08 / 09, 2022
Bayesian
A Gaussian Naive Bayes income classifier evaluated with confusion matrices, ROC analysis, and 10 fold validation.
Role
ML researcher, classifier evaluation and validation
Stack
Python · NumPy · Pandas · Matplotlib · Seaborn · Gaussian Naive Bayes · 10 fold CV
Links
The Problem
The README builds a Gaussian Naive Bayes classifier to predict whether a person makes over 50K per year, using Bayes' theorem and maximum a posteriori class selection.
The core concern is not only the model's accuracy, but whether the classifier overfits, how it compares with null accuracy, what errors it makes, and how stable it is under cross validation.
The Architecture
01Bayesian classifier baseline
A Gaussian Naive Bayes model estimates class membership probabilities and predicts the most likely income class using Bayes' theorem.
02Evaluation notebook
The workflow uses NumPy, Pandas, Matplotlib, and Seaborn for data handling and visualization, then checks model accuracy, training accuracy, test accuracy, and null accuracy.

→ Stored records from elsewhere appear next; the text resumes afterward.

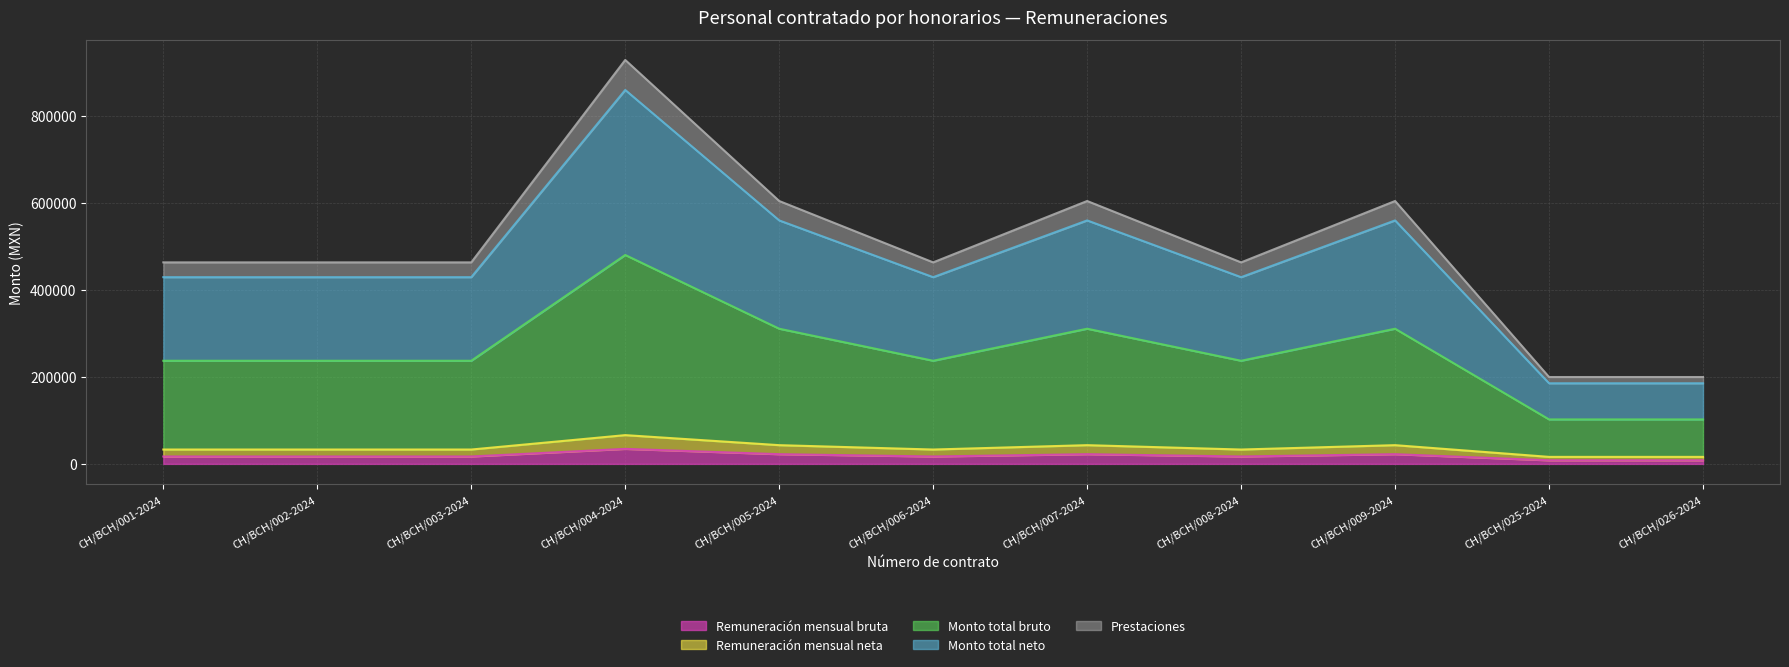

What is the label of the 10th point from the right?

CH/BCH/002-2024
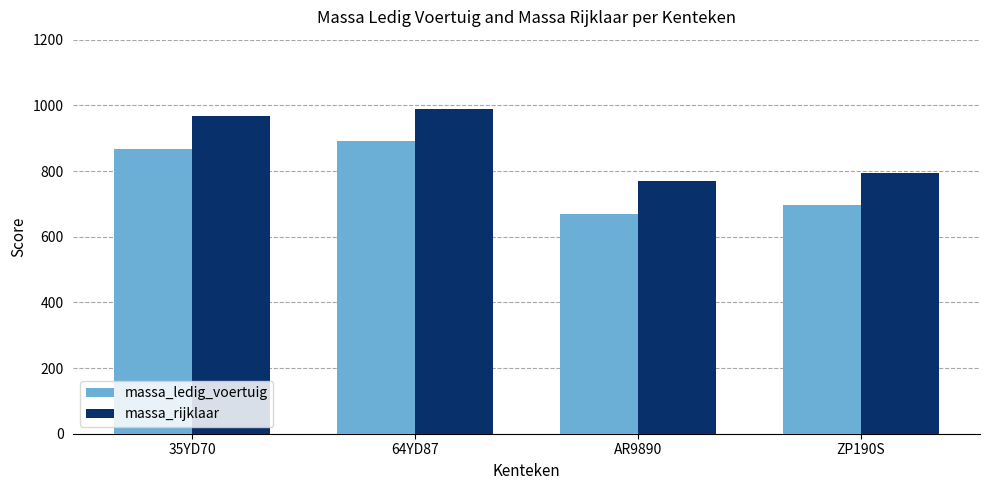

What is the approximate value of massa_rijklaar at 35YD70?

968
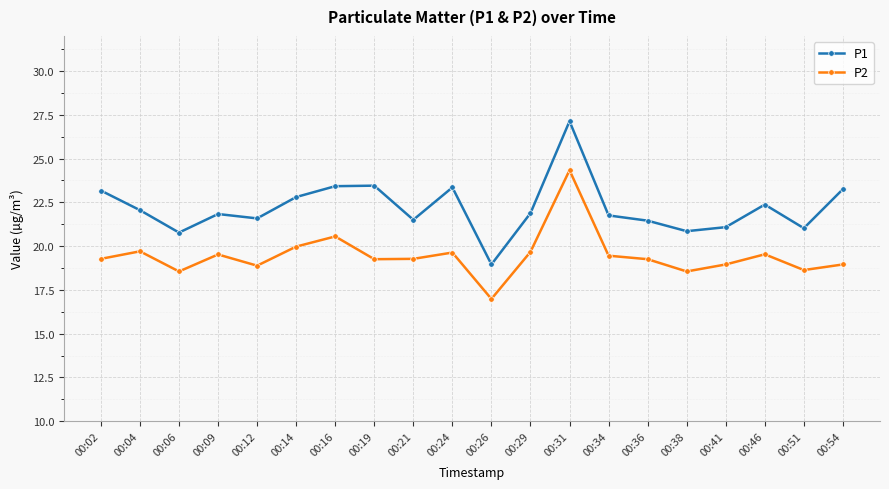

What is the spread (max minus min) of values at 00:02?

3.9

03Confusion, ROC, and cross validation
The README reports confusion matrix counts, predicted probability histograms, an ROC curve, and 10 fold cross validation to evaluate both error types and fold stability.
Decisions that mattered
Compare against null accuracy
The model accuracy around 0.8083 is interpreted against a null accuracy of 0.7582, making the result meaningful relative to a majority class baseline.
Inspect error types
The confusion matrix separates true positives, true negatives, false positives, and false negatives, so the evaluation covers what kind of mistakes the classifier makes.
Validate fold stability
The README uses 10 fold cross validation and notes a small accuracy range across folds, suggesting the result is not dependent on one lucky split.
The Numbers
80.83%
model accuracy
80.63%
mean CV accuracy
75.82%
null accuracy
10
CV folds
What it taught me
A classifier result becomes more credible when it is compared with a null baseline, tested for overfitting, and validated across folds.
Confusion matrices and probability histograms explain model behavior in ways a single accuracy number cannot.